- Document passage:
***
The receiver operating characteristic (ROC) curves illustrating the ability of the knowledge bank (KB) algorithm to predict 3-year overall survival rates in the a whole AML patient cohort, b younger adults with AML and c older adults with AML. The ROC curves illustrating the ability of the KB algorithm to predict additional outcome endpoints. d non-remission death, e relapse death and f death in first complete remission. The ROC curves illustrating the abilities of the KB algorithm (blue line), 2017 European LeukemiaNet (ELN) genetic-risk classification (gray line) and 2010 ELN genetic-risk classification (magenta line) to predict 3-year overall survival rates in the g whole cohort of patients with AML and h patients who did not die early. i The ROC curves showing the abilities of the KB algorithm (blue line) and the 17-gene stemness score (magenta line) to predict 3-year overall survival rates in 863 patients with RNA expression data available

Concerning other outcome endpoints, the KB algorithm was excellent for prediction of non-remission death (i.e., death within 3 years after diagnosis without CR1 achievement) with an AUCKB = 0.860 (95% CI 0.838–0.882). For relapse death (i.e., death of patients achieving CR1 who relapsed and died within first 3 years), the predictive ability of the KB approach was worse (AUCKB = 0.695, 95% CI 0.662–0.727). It was even worse for prediction of death in CR1, with a poor AUCKB of 0.603 (95% CI 0.537–0.670; Fig. 1d–f).

Next, we compared the predictive values of the KB approach and of two well-established genetic-risk classifications, the 2010 [1, 5, 6] and 2017 ELN [2, 7, 8] classifications. Among all patients, the KB approach had the highest predictive value with AUCKB = 0.799 (95% CI 0.777–0.821), followed by the 2010 ELN classification (AUC2010ELN = 0.721, 95% CI 0.696–0.746) and the 2017 ELN classification (AUC2017ELN = 0.707, 95% CI 0.682–0.732; Fig. 1g). Compared directly, the KB approach was significantly better than both the 2017 (p < 0.001) and 2010 (p < 0.001) ELN classifications.
***
- Recorded information:

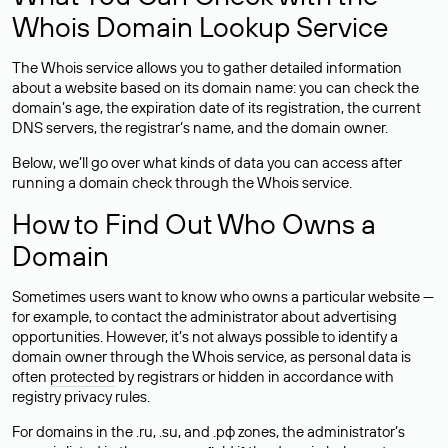
Whois Domain Lookup Service
The Whois service allows you to gather detailed information
about a website based on its domain name: you can check the
domain’s age, the expiration date of its registration, the current
DNS servers, the registrar’s name, and the domain owner.
Below, we’ll go over what kinds of data you can access after
running a domain check through the Whois service.
How to Find Out Who Owns a
Domain
Sometimes users want to know who owns a particular website —
for example, to contact the administrator about advertising
opportunities. However, it’s not always possible to identify a
domain owner through the Whois service, as personal data is
often
protected
by registrars or hidden in accordance with
registry privacy rules.
For domains in the .ru, .su, and .рф zones, the administrator’s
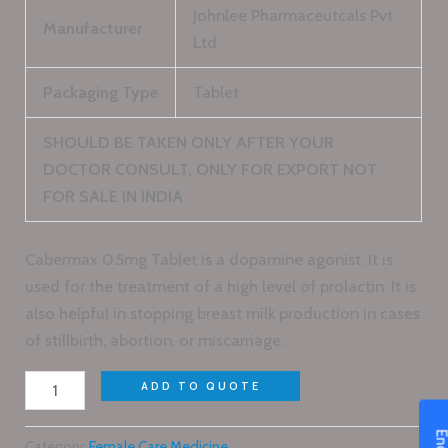
Johnlee Pharmaceutcals Pvt
Manufacturer
Ltd
Packaging Type
Tablet
SHOULD BE TAKEN ONLY AFTER YOUR
DOCTOR CONSULT, ONLY FOR EXPORT NOT
FOR SALE IN INDIA
Cabermax 0.5mg Tablet is a dopamine agonist. It is
used for the treatment of a high level of prolactin. It is
also helpful in stopping breast milk production in cases
of stillbirth, abortion, or miscarriage.
ADD TO QUOTE
Category:
Female Care Medicine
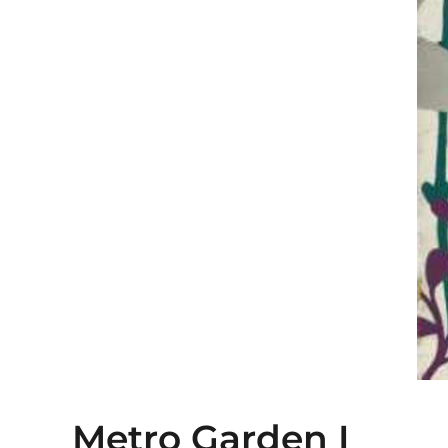
Metro Garden I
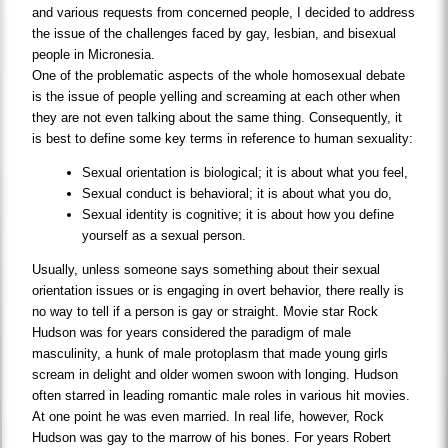
and various requests from concerned people, I decided to address
the issue of the challenges faced by gay, lesbian, and bisexual
people in Micronesia.
One of the problematic aspects of the whole homosexual debate
is the issue of people yelling and screaming at each other when
they are not even talking about the same thing. Consequently, it
is best to define some key terms in reference to human sexuality:
Sexual orientation is biological; it is about what you feel,
Sexual conduct is behavioral; it is about what you do,
Sexual identity is cognitive; it is about how you define
yourself as a sexual person.
Usually, unless someone says something about their sexual
orientation issues or is engaging in overt behavior, there really is
no way to tell if a person is gay or straight. Movie star Rock
Hudson was for years considered the paradigm of male
masculinity, a hunk of male protoplasm that made young girls
scream in delight and older women swoon with longing. Hudson
often starred in leading romantic male roles in various hit movies.
At one point he was even married. In real life, however, Rock
Hudson was gay to the marrow of his bones. For years Robert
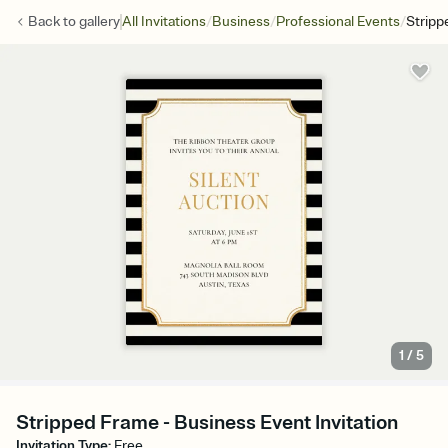
/
/
/
Back to
gallery
All Invitations
Business
Professional Events
Stripp
1
/
5
Stripped Frame - Business Event Invitation
Invitation Type
:
Free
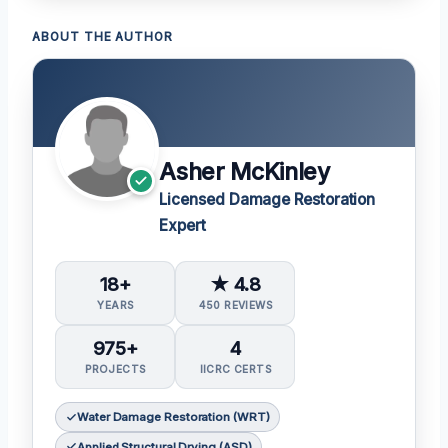
ABOUT THE AUTHOR
Asher McKinley
Licensed Damage Restoration
Expert
18+
★ 4.8
YEARS
450 REVIEWS
975+
4
PROJECTS
IICRC CERTS
Water Damage Restoration (WRT)
Applied Structural Drying (ASD)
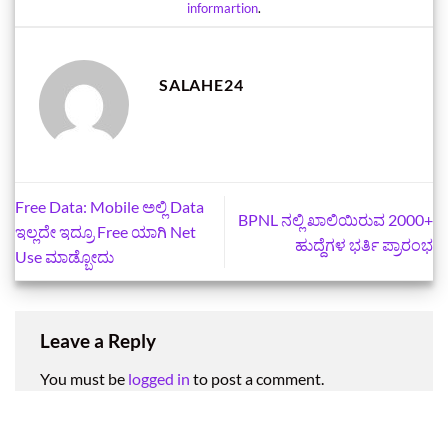
informartion
.
SALAHE24
Free Data: Mobile ಅಲ್ಲಿ Data
BPNL ನಲ್ಲಿ ಖಾಲಿಯಿರುವ 2000+
ಇಲ್ಲದೇ ಇದ್ರೂ Free ಯಾಗಿ Net
ಹುದ್ದೆಗಳ ಭರ್ತಿ ಪ್ರಾರಂಭ
Use ಮಾಡ್ಬೋದು
Leave a Reply
You must be
logged in
to post a comment.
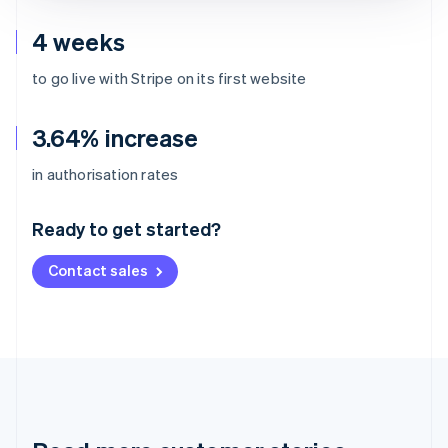
4 weeks
to go live with Stripe on its first website
3.64% increase
Australia
in authorisation rates
English
Austria
Ready to get started?
Deutsch
English
Belgium
Contact sales
Nederlands
Français
Deutsch
English
Brazil
Português
English
Bulgaria
English
Canada
English
Français
Croatia
English
Italiano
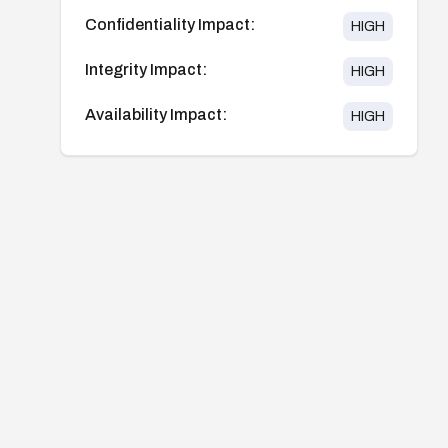
Confidentiality Impact:
HIGH
Integrity Impact:
HIGH
Availability Impact:
HIGH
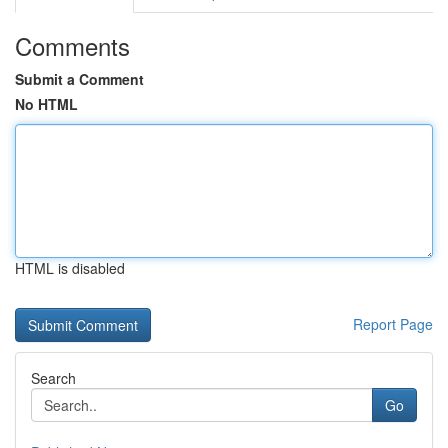
Comments
Submit a Comment
No HTML
HTML is disabled
Report Page
Search
Go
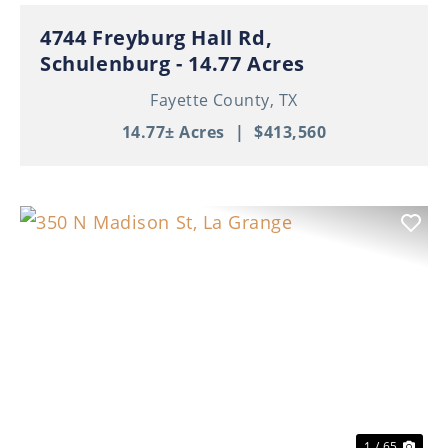
4744 Freyburg Hall Rd,
Schulenburg - 14.77 Acres
Fayette County,
TX
14.77± Acres
|
$413,560
Previous
Nex
1 / 65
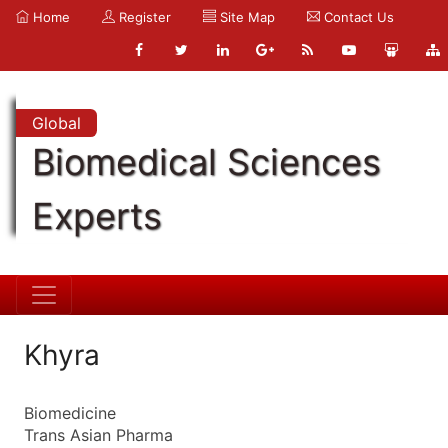
Home
Register
Site Map
Contact Us
Global
Biomedical Sciences
Experts
Khyra
Biomedicine
Trans Asian Pharma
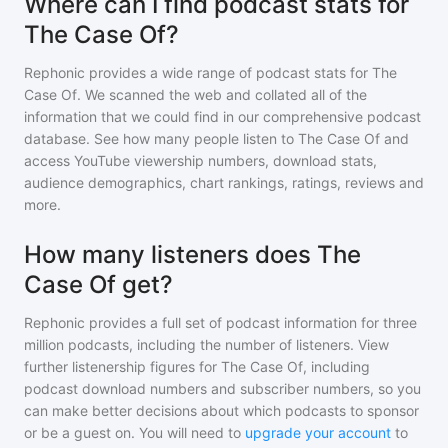
Where can I find podcast stats for
The Case Of?
Rephonic provides a wide range of podcast stats for
The
Case Of
. We scanned the web and collated all of the
information that we could find in our comprehensive podcast
database. See how many people listen to
The Case Of
and
access YouTube viewership numbers, download stats,
audience demographics, chart rankings, ratings, reviews and
more.
How many listeners does The
Case Of get?
Rephonic provides a full set of podcast information for
three
million
podcasts, including the number of listeners. View
further listenership figures for
The Case Of
, including
podcast download numbers and subscriber numbers, so you
can make better decisions about which podcasts to sponsor
or be a guest on. You will need to
upgrade your account
to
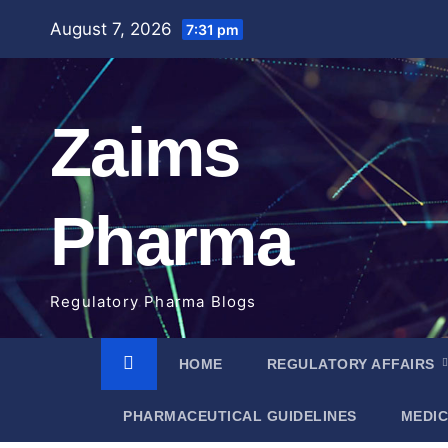
Skip
August 7, 2026
7:31 pm
to
content
Zaims
Pharma
Regulatory Pharma Blogs
HOME
REGULATORY AFFAIRS
PHARMACEUTICAL GUIDELINES
MEDIC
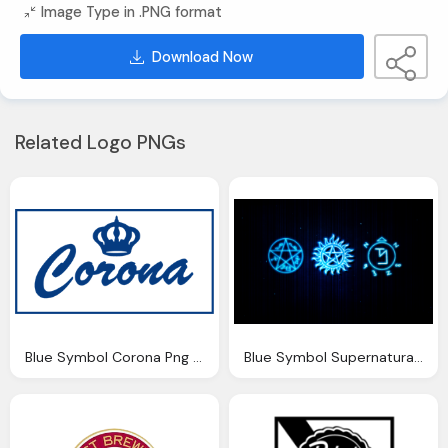
Image Type in .PNG format
Download Now
Related Logo PNGs
Blue Symbol Corona Png Logo
Blue Symbol Supernatural Logo Wallpaper Png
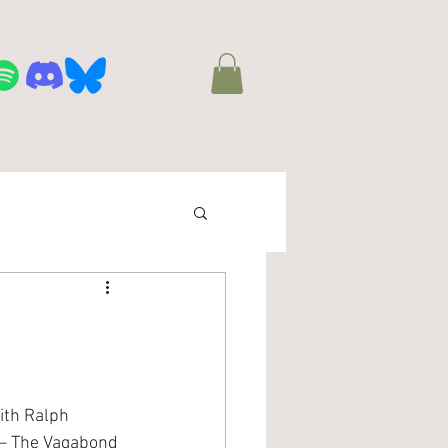
town Track Team
More
ith Ralph 
 – The Vagabond 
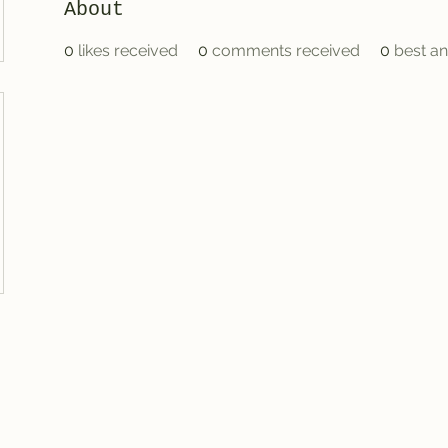
About
0
likes received
0
comments received
0
best a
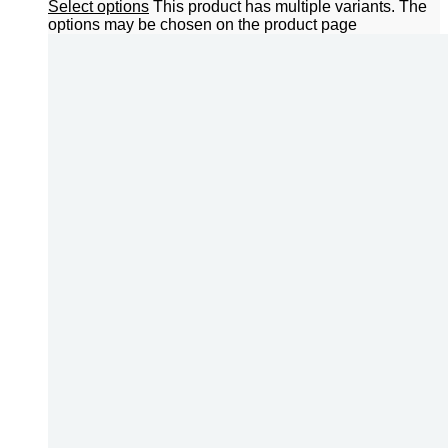
Select options
This product has multiple variants. The
options may be chosen on the product page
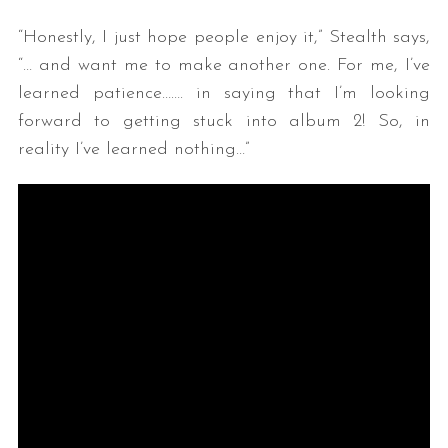
“Honestly, I just hope people enjoy it,” Stealth says,
“… and want me to make another one. For me, I’ve
learned patience……. in saying that I’m looking
forward to getting stuck into album 2! So, in
reality I’ve learned nothing…”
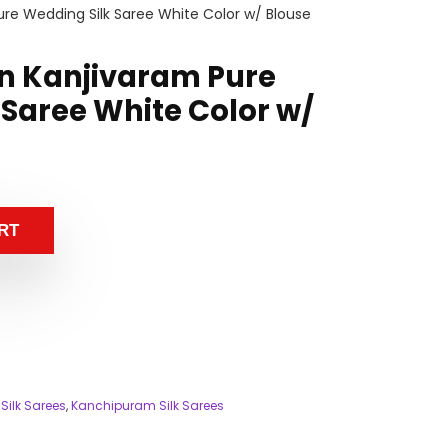
re Wedding Silk Saree White Color w/ Blouse
n Kanjivaram Pure
 Saree White Color w/
RT
Silk Sarees
,
Kanchipuram Silk Sarees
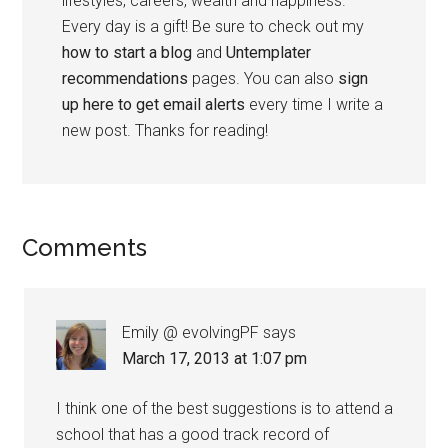
lifestyles, careers, wealth and happiness.
Every day is a gift! Be sure to check out my
how to start a blog
and
Untemplater
recommendations
pages. You can also
sign
up here to get email alerts
every time I write a
new post. Thanks for reading!
Comments
Emily @ evolvingPF
says
March 17, 2013 at 1:07 pm
I think one of the best suggestions is to attend a
school that has a good track record of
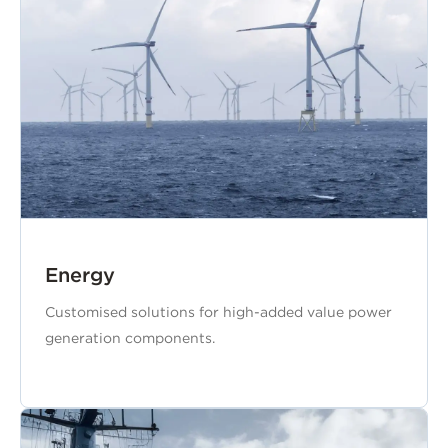
Energy
Customised solutions for high-added value power
generation components.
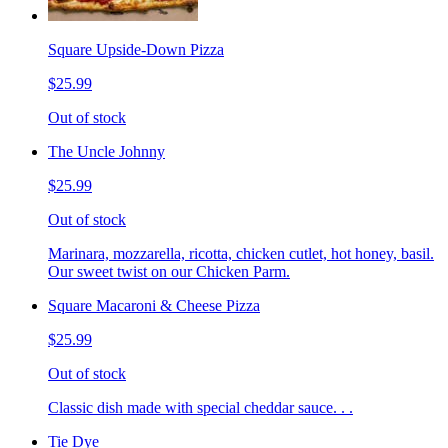
Square Upside-Down Pizza
$25.99
Out of stock
The Uncle Johnny
$25.99
Out of stock
Marinara, mozzarella, ricotta, chicken cutlet, hot honey, basil.
Our sweet twist on our Chicken Parm.
Square Macaroni & Cheese Pizza
$25.99
Out of stock
Classic dish made with special cheddar sauce. . .
Tie Dye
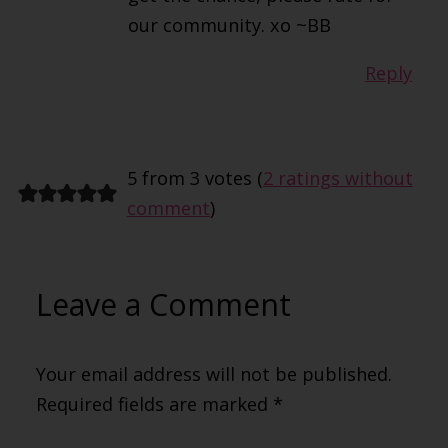
our community. xo ~BB
Reply
5 from 3 votes (
2 ratings without
comment
)
Leave a Comment
Your email address will not be published.
Required fields are marked
*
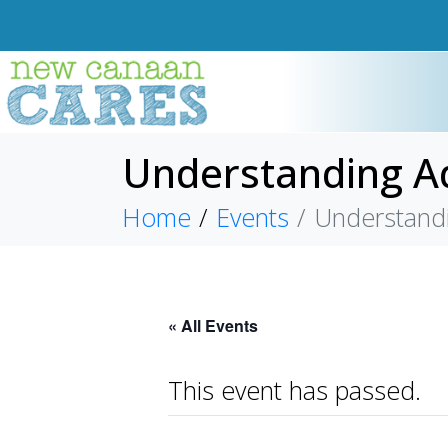
Understanding Ad
Home
Events
Understandi
« All Events
This event has passed.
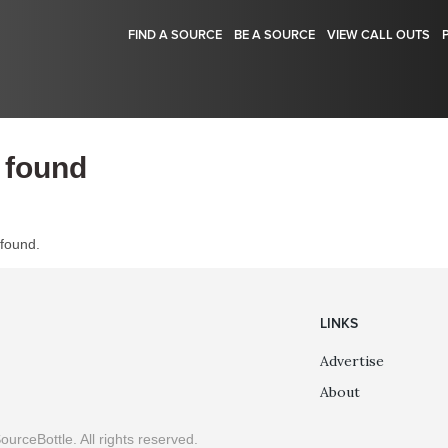
FIND A SOURCE
BE A SOURCE
VIEW CALL OUTS
 found
 found.
LINKS
Advertise
About
ourceBottle. All rights reserved.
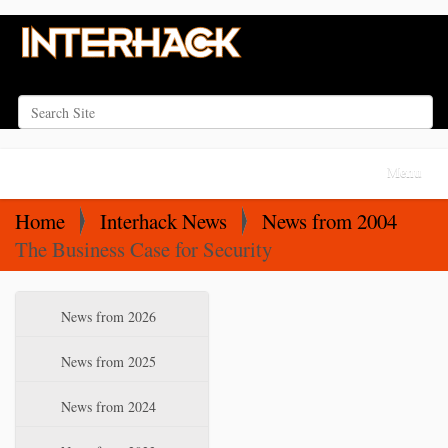
Search Site
Advanced Search…
N
Toggle na
a
v
Home
Interhack News
News from 2004
i
The Business Case for Security
g
a
N
News from 2026
t
a
i
v
News from 2025
o
i
News from 2024
n
g
a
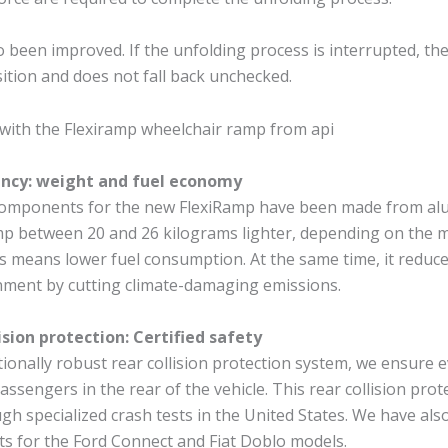
o been improved. If the unfolding process is interrupted, th
ition and does not fall back unchecked.
iency: weight and fuel economy
omponents for the new FlexiRamp have been made from alu
p between 20 and 26 kilograms lighter, depending on the m
s means lower fuel consumption. At the same time, it reduc
nment by cutting climate-damaging emissions.
ision protection: Certified safety
ionally robust rear collision protection system, we ensure 
passengers in the rear of the vehicle. This rear collision pro
ugh specialized crash tests in the United States. We have al
ts for the Ford Connect and Fiat Doblo models.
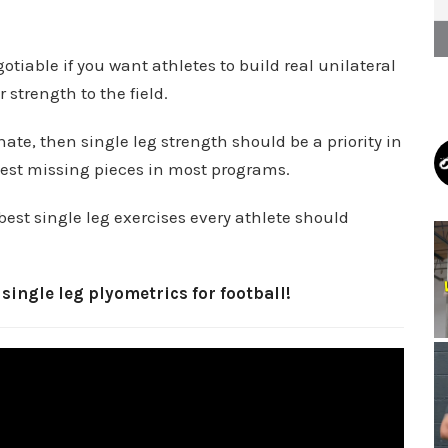
tiable if you want athletes to build real unilateral
strength to the field.
nate, then single leg strength should be a priority in
gest missing pieces in most programs.
best single leg exercises every athlete should
 single leg plyometrics for football!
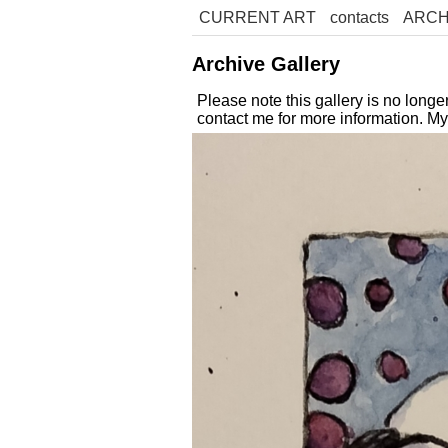
CURRENT ART
contacts
ARCH
Archive Gallery
Please note this gallery is no long
contact me for more information. M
***
- To do:
1: In the passage on the knowledge bank algorithm for AML, what AUC did the KB approach achieve for predicting non-remission death?
2: Transcribe the passage on the knowledge bank algorithm for AML between "Concerning other outcome" and "CI 0.537–0.670; Fig. 1d–f).", inclusive.

- Responses by task:
1: An AUC of 0.860 (95% CI 0.838–0.882).

2:
Concerning other outcome endpoints, the KB algorithm was excellent for prediction of non-remission death (i.e., death within 3 years after diagnosis without CR1 achievement) with an AUCKB = 0.860 (95% CI 0.838–0.882). For relapse death (i.e., death of patients achieving CR1 who relapsed and died within first 3 years), the predictive ability of the KB approach was worse (AUCKB = 0.695, 95% CI 0.662–0.727). It was even worse for prediction of death in CR1, with a poor AUCKB of 0.603 (95% CI 0.537–0.670; Fig. 1d–f).